TASK INSTRUCTIONS =
**a.** From the Southsea rally thread, list the heritage and museum locations that are named.
**b.** Using the Southsea rally thread, decide whether each statement agrees with it: (i) the rally price of £15 per night includes electric; (ii) the park's normal price for a hard standing pitch is £26; (iii) bikes go free on the hovercraft trips. For each, answer yes or no and quote the deciding words.
**c.** Return everything in the Southsea rally thread from "b. Bracing promenade" down to "bikes free )", copied word for word.

READING PASSAGE =
______

# Southsea Rally May any interest?



## LadyJ (May 9, 2005)

Hi All

Last year we had a follow on rally from Newbury Show to Southsea Leisure Park would any of you like it again this year?

Dates would be Monday to Friday May 24th to May 28th 4 nights at £15 per night including electric no extra charges for dogs etc, but we would need at least 12 booking to get it at this price. 

There normal price is £26 for a grass pitch and £29 for hard standing pitch 8O.

Also if you are going to Newbury and to Hamble Rallies it is somewhere for in between to go  

Please let me know if you are interested in this a.s.a.p

Thanks

Jacquie


----------



## Coulstock (Sep 2, 2008)

Hi Jacquie

Yep - we'd be up for that.

Harry


----------



## LadyJ (May 9, 2005)

Smashing Harry that makes 2 of us so far  


Jacquie


----------



## LadyJ (May 9, 2005)

Umm not looking very promising so far then  

We need another 10 8O 


Jacquie


----------



## Coulstock (Sep 2, 2008)

Pity there's not more interest - Southsea site (if a bit higglety-pigglety in the words of one attendee last May ) is a good location with:

a. Its own bar & restaurant.
b. Bracing promenade walks all the way to Clarence Pier or along the shingle beach if you prefer.
c. Hovercraft trips to IOW ( £7 return for over 60's - bikes free )
d. Shopping at Gunwharfs Quay
e. Umpteen heritage/museums locations - HMS Warrior, HMS Victory , Dolphin Submariners Museum, Commando Museum etc etc 

Given some rally locations are a field in the back of beyond ( that will invite the inevitable " I prefer back of beyond !!" ) this is a good location.

______

RECORD SET =
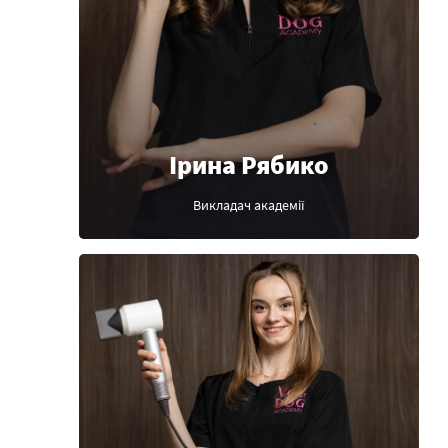
Ірина Рябико
Викладач академії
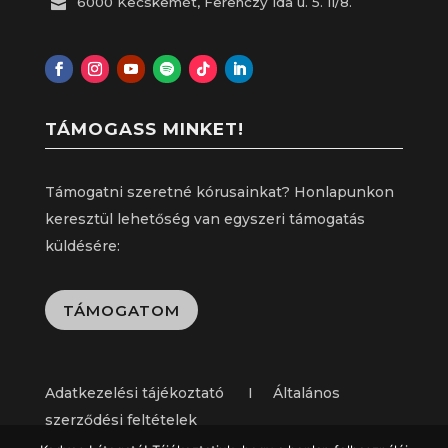
6000 Kecskemét, Ferenczy Ida u. 5. II/8.

TÁMOGASS MINKET!
Támogatni szeretné kórusainkat? Honlapunkon
keresztül lehetőség van egyszeri támogatás
küldésére:
TÁMOGATOM
Adatkezelési tájékoztató I Általános
szerződési feltételek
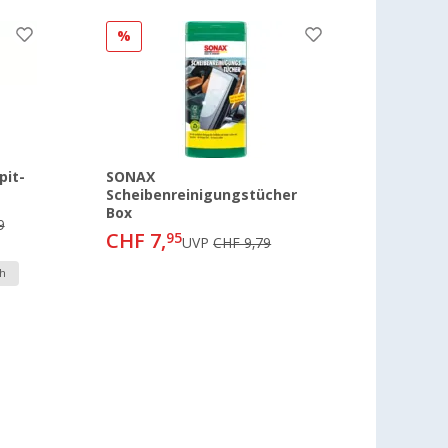
%
pit-
SONAX
Scheibenreinigungstücher
Box
9
CHF 7,
95
UVP
CHF 9,79
h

______

PER-TASK OUTPUTS =
**a.** HMS Warrior, HMS Victory, Dolphin Submariners Museum, Commando Museum

**b.**
(i) Yes: "£15 per night including electric"
(ii) No: "£29 for hard standing pitch"
(iii) Yes: "bikes free"

**c.**
b. Bracing promenade walks all the way to Clarence Pier or along the shingle beach if you prefer.
c. Hovercraft trips to IOW ( £7 return for over 60's - bikes free )